The closest parallel to an existing Biblical principle is probably the conjecture that Original Sin (if it existed) is passed on to successive generations via “Federal Headship”.
@gbrooks9 Of the many ways I could attempt to move you past willful ignorance, why don’t you at least engage with the argument against reading the Genesis geneaologies as strict chronometers; see references like this (there are many others): http://www.godandscience.org/youngearth/genesis_genealogies.html
@Patrick @gbrooks9
One analogy is sitting on the throne of England at the moment. Her Majesty Queen Elizabeth 2nd has inherited the crown of England from ancestors going back a thousand years or more - perhaps 50 generations.
Yet by my calculations (happy to be corrected - it’s simple maths but I’m lazy) it only takes around 20 generations to have 1 million ancestors. The queen has, like the rest of us, only 20,000 protein coding genes, so it’s pretty unlikely she has any of the genes even of Elizabeth I, let alone William the Conqueror.

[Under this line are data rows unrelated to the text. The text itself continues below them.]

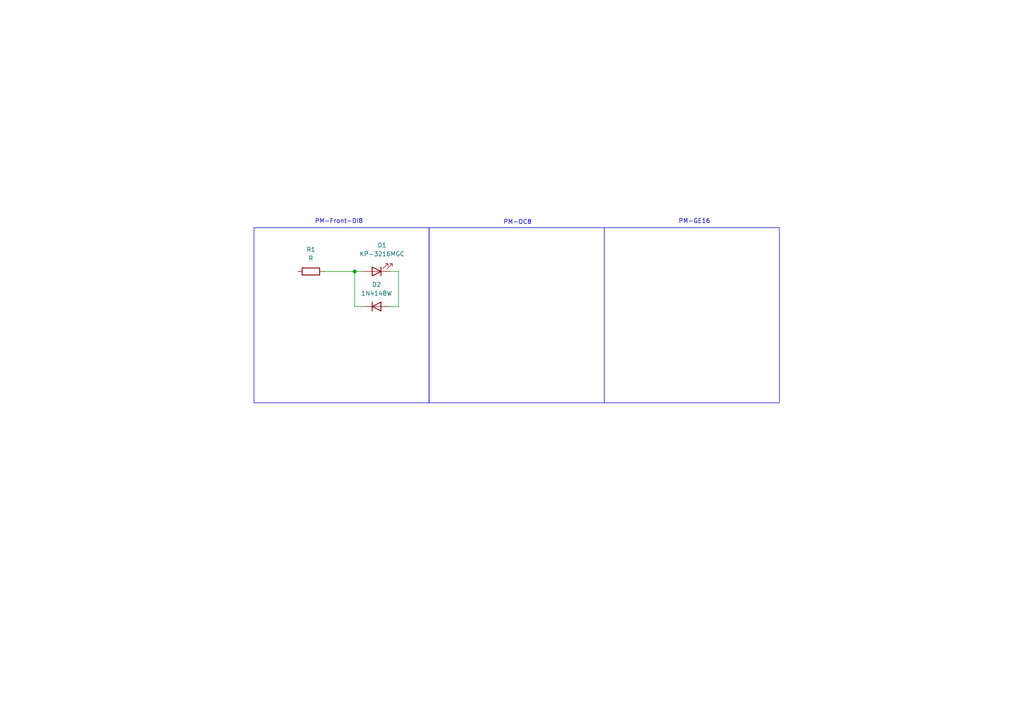
<source format=kicad_sch>
(kicad_sch
	(version 20231120)
	(generator "eeschema")
	(generator_version "8.0")
	(uuid "489d2434-fd1b-442e-9379-1c2713e308e6")
	(paper "A4")
	(title_block
		(title "Концепция")
	)
	
	(junction
		(at 102.87 78.74)
		(diameter 0)
		(color 0 0 0 0)
		(uuid "a784fa86-64ea-4da8-96fb-29dcbd265c7e")
	)
	(wire
		(pts
			(xy 115.57 88.9) (xy 115.57 78.74)
		)
		(stroke
			(width 0)
			(type default)
		)
		(uuid "1fb75683-1f1f-4b1b-824f-e53495d8f12e")
	)
	(wire
		(pts
			(xy 102.87 78.74) (xy 105.41 78.74)
		)
		(stroke
			(width 0)
			(type default)
		)
		(uuid "5b5fd4aa-db3c-4ac3-a65d-7a54717d65d1")
	)
	(wire
		(pts
			(xy 113.03 88.9) (xy 115.57 88.9)
		)
		(stroke
			(width 0)
			(type default)
		)
		(uuid "848c90fe-4990-4398-9d1b-08967a4dcd53")
	)
	(wire
		(pts
			(xy 93.98 78.74) (xy 102.87 78.74)
		)
		(stroke
			(width 0)
			(type default)
		)
		(uuid "9d22fcb7-b735-4e12-aac8-463bdf15e51e")
	)
	(wire
		(pts
			(xy 102.87 88.9) (xy 102.87 78.74)
		)
		(stroke
			(width 0)
			(type default)
		)
		(uuid "d2512e04-9219-45f3-9b59-6f0ca3b9fa80")
	)
	(wire
		(pts
			(xy 105.41 88.9) (xy 102.87 88.9)
		)
		(stroke
			(width 0)
			(type default)
		)
		(uuid "efea04db-4d6c-461f-9e23-ea4ec05a368c")
	)
	(wire
		(pts
			(xy 113.03 78.74) (xy 115.57 78.74)
		)
		(stroke
			(width 0)
			(type default)
		)
		(uuid "f2392b64-2f4b-4832-aa89-6ff5430729b4")
	)
	(rectangle
		(start 175.26 66.04)
		(end 226.06 116.84)
		(stroke
			(width 0)
			(type default)
		)
		(fill
			(type none)
		)
		(uuid 09415d71-b249-4578-a61a-c81f4e00ff28)
	)
	(rectangle
		(start 73.66 66.04)
		(end 124.46 116.84)
		(stroke
			(width 0)
			(type default)
		)
		(fill
			(type none)
		)
		(uuid 6ddf83e0-1237-469e-9844-9e523ec687ff)
	)
	(rectangle
		(start 124.46 66.04)
		(end 175.26 116.84)
		(stroke
			(width 0)
			(type default)
		)
		(fill
			(type none)
		)
		(uuid ae331dcf-da85-4e80-aecc-a28d2c3c4ed0)
	)
	(text "PM-GE16"
		(exclude_from_sim no)
		(at 201.422 64.262 0)
		(effects
			(font
				(size 1.27 1.27)
			)
		)
		(uuid "2448cdac-a9cf-4291-94b3-97beb43ad4a2")
	)
	(text "PM-Front-DI8"
		(exclude_from_sim no)
		(at 98.298 64.262 0)
		(effects
			(font
				(size 1.27 1.27)
			)
		)
		(uuid "a26203b1-5c82-4906-9766-a5a1d68b6985")
	)
	(text "PM-OC8"
		(exclude_from_sim no)
		(at 150.114 64.516 0)
		(effects
			(font
				(size 1.27 1.27)
			)
		)
		(uuid "ac1c3f0d-e803-4825-8417-02946c45f66b")
	)
	(symbol
		(lib_id "Device:R")
		(at 90.17 78.74 90)
		(unit 1)
		(exclude_from_sim no)
		(in_bom no)
		(on_board no)
		(dnp no)
		(fields_autoplaced yes)
		(uuid "401d3810-2f16-4662-8501-7d44590d5233")
		(property "Reference" "R1"
			(at 90.17 72.39 90)
			(effects
				(font
					(size 1.27 1.27)
				)
			)
		)
		(property "Value" "R"
			(at 90.17 74.93 90)
			(effects
				(font
					(size 1.27 1.27)
				)
			)
		)
		(property "Footprint" ""
			(at 90.17 80.518 90)
			(effects
				(font
					(size 1.27 1.27)
				)
				(hide yes)
			)
		)
		(property "Datasheet" "~"
			(at 90.17 78.74 0)
			(effects
				(font
					(size 1.27 1.27)
				)
				(hide yes)
			)
		)
		(property "Description" "Resistor"
			(at 90.17 78.74 0)
			(effects
				(font
					(size 1.27 1.27)
				)
				(hide yes)
			)
		)
		(pin "2"
			(uuid "2521aeee-3988-47fd-83a8-1cefaf612af9")
		)
		(pin "1"
			(uuid "890d6110-c05e-457a-82cb-2e30deade0db")
		)
		(instances
			(project "PM-Base-DI16"
				(path "/89edc356-465b-4a8d-b93e-39e7aa2ee288/b2ed5719-a8ed-4553-afaf-1d32d491ddb2"
					(reference "R1")
					(unit 1)
				)
			)
		)
	)
	(symbol
		(lib_id "NextPCB:LED_KP-3216MGC")
		(at 109.22 78.74 180)
		(unit 1)
		(exclude_from_sim no)
		(in_bom no)
		(on_board no)
		(dnp no)
		(fields_autoplaced yes)
		(uuid "7d09d432-0570-4907-a57a-c7befc36bd78")
		(property "Reference" "D1"
			(at 110.8075 71.12 0)
			(effects
				(font
					(size 1.27 1.27)
				)
			)
		)
		(property "Value" "KP-3216MGC"
			(at 110.8075 73.66 0)
			(effects
				(font
					(size 1.27 1.27)
				)
			)
		)
		(property "Footprint" "LED_SMD:LED_1206_3216Metric"
			(at 109.22 78.74 0)
			(effects
				(font
					(size 1.27 1.27)
				)
				(hide yes)
			)
		)
		(property "Datasheet" "~"
			(at 109.22 78.74 0)
			(effects
				(font
					(size 1.27 1.27)
				)
				(hide yes)
			)
		)
		(property "Description" "Light emitting diode"
			(at 109.22 78.74 0)
			(effects
				(font
					(size 1.27 1.27)
				)
				(hide yes)
			)
		)
		(property "MfrPart" "KP-3216MGC"
			(at 109.22 78.74 0)
			(effects
				(font
					(size 1.27 1.27)
				)
				(hide yes)
			)
		)
		(property "HQPart" "DS0189013"
			(at 109.22 78.74 0)
			(effects
				(font
					(size 1.27 1.27)
				)
				(hide yes)
			)
		)
		(property "Manufacturer" "Kingbright"
			(at 109.22 78.74 0)
			(effects
				(font
					(size 1.27 1.27)
				)
				(hide yes)
			)
		)
		(pin "2"
			(uuid "0d873ec5-4f91-4ff4-96c8-b59c4155676c")
		)
		(pin "1"
			(uuid "907ebd93-8387-48e1-93bd-c85854c5183c")
		)
		(instances
			(project "PM-Base-DI16"
				(path "/89edc356-465b-4a8d-b93e-39e7aa2ee288/b2ed5719-a8ed-4553-afaf-1d32d491ddb2"
					(reference "D1")
					(unit 1)
				)
			)
		)
	)
	(symbol
		(lib_id "NextPCB:D_1N4148W")
		(at 109.22 88.9 0)
		(unit 1)
		(exclude_from_sim no)
		(in_bom no)
		(on_board no)
		(dnp no)
		(fields_autoplaced yes)
		(uuid "d926e623-5c14-4e8b-9e98-a51a8ddf98db")
		(property "Reference" "D2"
			(at 109.22 82.55 0)
			(effects
				(font
					(size 1.27 1.27)
				)
			)
		)
		(property "Value" "1N4148W"
			(at 109.22 85.09 0)
			(effects
				(font
					(size 1.27 1.27)
				)
			)
		)
		(property "Footprint" "Diode_SMD:D_SOD-123"
			(at 109.22 88.9 0)
			(effects
				(font
					(size 1.27 1.27)
				)
				(hide yes)
			)
		)
		(property "Datasheet" "~"
			(at 109.22 88.9 0)
			(effects
				(font
					(size 1.27 1.27)
				)
				(hide yes)
			)
		)
		(property "Description" "Diode"
			(at 109.22 88.9 0)
			(effects
				(font
					(size 1.27 1.27)
				)
				(hide yes)
			)
		)
		(property "Sim.Device" "D"
			(at 109.22 88.9 0)
			(effects
				(font
					(size 1.27 1.27)
				)
				(hide yes)
			)
		)
		(property "Sim.Pins" "1=K 2=A"
			(at 109.22 88.9 0)
			(effects
				(font
					(size 1.27 1.27)
				)
				(hide yes)
			)
		)
		(property "MfrPart" "1N4148W"
			(at 109.22 88.9 0)
			(effects
				(font
					(size 1.27 1.27)
				)
				(hide yes)
			)
		)
		(property "Manufacturer" "Jingdao"
			(at 109.22 88.9 0)
			(effects
				(font
					(size 1.27 1.27)
				)
				(hide yes)
			)
		)
		(property "HQPart" "DS0143597"
			(at 109.22 88.9 0)
			(effects
				(font
					(size 1.27 1.27)
				)
				(hide yes)
			)
		)
		(pin "2"
			(uuid "d0a7c1ba-0a47-49b5-90c2-e57eae7e44ff")
		)
		(pin "1"
			(uuid "5673bb65-8817-48c8-b762-f984b0a27124")
		)
		(instances
			(project "PM-Base-DI16"
				(path "/89edc356-465b-4a8d-b93e-39e7aa2ee288/b2ed5719-a8ed-4553-afaf-1d32d491ddb2"
					(reference "D2")
					(unit 1)
				)
			)
		)
	)
)

</source>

Interesting to think that I may, conceivably, have more of his genes than her.
But that (as you say, George) is the point of the genealogical viewpoint - we all participate in our common ancestor, and genetics is a distraction, as Joshua’s articles have all been very clear in pointing out.
And while I think of it, apart from federal headship another biblical example is that Jesus was a legitimate heir of David, even though living a millennium later.
I thoroughly enjoyed the discussion on the flaws in the genealogies, and the implications for them.
But I think you misunderstand my lack of general interest in moving the time frame of de novo Adam & Eve. You don’t think it is because I am convinced that it happened 6000 years ago, do you? I remind you, again,
that I’m a Unitarian Universalist. I am not convinced of a great many things.
But the one thing I’m convinced about is that the “sheer dead weight” of the disputation regarding the genealogies would be sufficient to sink the @swamidass scenarios.
Once you “dump” the literal interpretation of the genealogies, then you have hundreds of competing contentious scenarios… not to even mention all the competing scenarios on the Evolutionary side - - even on something as non-Evolutionary as Eden and the de novo Adam & Eve.
I will always be promoting the “central mass” of ideas that will make Joshua’s scenarios as easily assimilated as possible by Evangelical audiences (or their offpsring!) .
Your zeal to introduce novelty in the interpretation of the genealogies may be gratifying to you, but it is a giant time bomb that will take the wheels right off of Joshua’s work. Naturally, if Joshua “really really really” wants to break new ground with the genealogies, it is his privilege to do so. And it is my privilege to counsel against such novelty.
@Guy_Coe, what exactly is your hope for Joshua’s work?
I am an evangelical. Josh knows that. His concern is for truth, not acceptance. And so we work to both fine-tune ideas, while building bridges of understanding. From where would you get the idea that Josh is more concerned with being popular than with being accurate? Bottom line: you’re not helping, if you think that way. Excuse me if I’m wrong. Good science ALWAYS proceeds in the face of multiple competing hypotheses, so the “proliferation” we’re opening up here is a good thing, not a bad one. It is my privilege to counsel against such fatuity. Josh knows all about my hopes and support for his work already.
BTW, are you aware that the claim that Adam and Eve were “de novo” created is also a matter of some dispute, since the Hebrew verb ‘bara’ is nowhere used in regards to either of them?